Data collected and averaged by Pittsburgh-based MSA Inc. for its Raw Material Data Aggregation Service (RMDAS) shows ferrous scrap values dropped less sharply in May 2018 in the two other RMDAS regions compared with its North Midwest region, which consists of Illinois, northwestern Indiana, Iowa, Kansas, Minnesota, Missouri, Nebraska, Wisconsin and the Dakotas.
While mill buyers in the North Midwest region paid some $23 per ton less on average for No. 1 heavy melting steel (HMS) in the first three weeks of May, that same grade fell by just $16 in the RMDAS South region and by only $9 in its North Central/East region.
Prompt grades moved in a narrow range in all three regions, rising or falling by $4 per ton or less. Mills in the South continue to pay a premium for prompt grades, with transactions averaging $416 per ton in May compared with $398 and $397 in the other two regions.
Shredded scrap dropped by $10 per ton in the North Central/East region, by $15 per ton in the North Midwest and by $18 per ton in the RMDAS South region. The larger drop in the South brought its per ton price down to $369, meaning mills there paid $7 per ton less than the $376 paid by mills in the North Central/East region in May.
A ferrous trader who does business in the Midwest says the obsolete grades may have dropped in the northern regions based on improved scrap flows putting more scrap on the market. “Flows are good due to weather finally breaking; some of it was flow that had been held up due to our prolonged and nasty winter,” he comments.
He adds, “Demolition is good, with several projects in our region specifically, and continued low interest rates have helped continue to spur this.”

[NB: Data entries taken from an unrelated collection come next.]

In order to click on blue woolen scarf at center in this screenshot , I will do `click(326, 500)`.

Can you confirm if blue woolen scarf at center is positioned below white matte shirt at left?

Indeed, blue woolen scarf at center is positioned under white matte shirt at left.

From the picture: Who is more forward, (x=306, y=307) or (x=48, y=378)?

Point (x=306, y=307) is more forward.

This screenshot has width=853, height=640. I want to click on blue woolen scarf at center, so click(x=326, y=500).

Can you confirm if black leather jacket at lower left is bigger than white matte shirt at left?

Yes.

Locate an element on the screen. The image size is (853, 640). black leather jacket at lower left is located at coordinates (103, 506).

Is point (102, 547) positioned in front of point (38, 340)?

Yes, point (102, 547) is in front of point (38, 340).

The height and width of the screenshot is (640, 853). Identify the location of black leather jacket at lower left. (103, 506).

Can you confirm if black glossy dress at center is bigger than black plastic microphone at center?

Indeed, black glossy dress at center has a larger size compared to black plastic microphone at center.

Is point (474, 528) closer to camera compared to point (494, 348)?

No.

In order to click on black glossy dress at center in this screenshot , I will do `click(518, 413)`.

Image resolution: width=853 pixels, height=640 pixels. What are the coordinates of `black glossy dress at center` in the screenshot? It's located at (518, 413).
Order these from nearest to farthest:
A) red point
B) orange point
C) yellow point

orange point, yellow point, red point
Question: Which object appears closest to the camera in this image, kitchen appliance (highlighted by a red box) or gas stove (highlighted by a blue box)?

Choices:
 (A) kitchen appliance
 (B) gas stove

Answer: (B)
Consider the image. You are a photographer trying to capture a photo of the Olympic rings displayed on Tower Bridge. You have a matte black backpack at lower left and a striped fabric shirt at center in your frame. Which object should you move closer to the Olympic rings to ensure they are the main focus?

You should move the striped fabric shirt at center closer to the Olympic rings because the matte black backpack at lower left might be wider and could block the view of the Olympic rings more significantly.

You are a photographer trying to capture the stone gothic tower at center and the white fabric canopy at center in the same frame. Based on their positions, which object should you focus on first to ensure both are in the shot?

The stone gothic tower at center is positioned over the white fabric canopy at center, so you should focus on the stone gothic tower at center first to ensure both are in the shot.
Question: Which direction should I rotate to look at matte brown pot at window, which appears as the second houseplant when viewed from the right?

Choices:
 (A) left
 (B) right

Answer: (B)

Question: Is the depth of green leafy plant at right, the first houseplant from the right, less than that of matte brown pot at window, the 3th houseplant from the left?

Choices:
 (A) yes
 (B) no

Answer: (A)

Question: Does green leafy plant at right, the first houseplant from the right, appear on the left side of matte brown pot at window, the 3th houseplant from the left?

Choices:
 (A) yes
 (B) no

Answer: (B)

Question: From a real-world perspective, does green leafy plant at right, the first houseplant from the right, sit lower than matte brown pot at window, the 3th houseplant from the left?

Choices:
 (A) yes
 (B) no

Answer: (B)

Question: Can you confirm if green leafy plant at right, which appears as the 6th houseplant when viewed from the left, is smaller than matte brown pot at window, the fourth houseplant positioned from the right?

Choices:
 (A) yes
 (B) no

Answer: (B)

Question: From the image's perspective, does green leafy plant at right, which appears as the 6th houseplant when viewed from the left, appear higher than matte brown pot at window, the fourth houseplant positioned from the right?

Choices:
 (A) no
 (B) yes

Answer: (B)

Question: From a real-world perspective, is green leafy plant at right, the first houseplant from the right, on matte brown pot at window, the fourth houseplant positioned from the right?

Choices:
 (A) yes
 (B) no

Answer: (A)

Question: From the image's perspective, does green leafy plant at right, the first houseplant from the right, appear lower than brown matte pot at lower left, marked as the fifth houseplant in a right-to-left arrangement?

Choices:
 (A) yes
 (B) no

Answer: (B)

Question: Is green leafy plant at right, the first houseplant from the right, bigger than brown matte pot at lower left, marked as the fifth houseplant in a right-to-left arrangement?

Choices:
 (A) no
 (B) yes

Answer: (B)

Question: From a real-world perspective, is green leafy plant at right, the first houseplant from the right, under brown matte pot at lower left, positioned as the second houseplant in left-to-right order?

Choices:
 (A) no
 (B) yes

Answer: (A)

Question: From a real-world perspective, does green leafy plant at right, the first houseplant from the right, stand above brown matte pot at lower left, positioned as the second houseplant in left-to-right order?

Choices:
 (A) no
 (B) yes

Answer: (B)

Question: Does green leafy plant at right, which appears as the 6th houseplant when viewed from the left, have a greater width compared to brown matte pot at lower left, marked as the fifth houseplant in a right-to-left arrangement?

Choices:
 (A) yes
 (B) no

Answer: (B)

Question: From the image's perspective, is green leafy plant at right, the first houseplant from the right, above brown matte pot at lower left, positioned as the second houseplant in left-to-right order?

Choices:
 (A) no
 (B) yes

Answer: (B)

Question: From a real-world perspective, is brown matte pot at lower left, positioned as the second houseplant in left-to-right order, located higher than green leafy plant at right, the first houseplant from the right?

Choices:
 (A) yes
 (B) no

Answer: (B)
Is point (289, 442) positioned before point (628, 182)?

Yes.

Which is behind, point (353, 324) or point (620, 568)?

A processor in the Upper Midwest adds, “Our yard is staying pretty busy.” Regarding ferrous scrap demand in his region, he comments, “There is talk of [obsolete grade pricing] going down more, but I don't really see that happening if mill demand stays where it is. Mills and foundries seem to be staying busy.”
The broker says he expects stable-to-upward price pressure could remain on prime or prompt grades, in part because sales in the auto industry may finally be tapering off after several solid years. “Automotive [manufacturing] is doing OK, but not setting new records every month. In the coming months, prime will be tight as [auto plants] take summer shutdowns in either June or July.” He adds, “I believe the mills have been nervous about prime supply for some time.”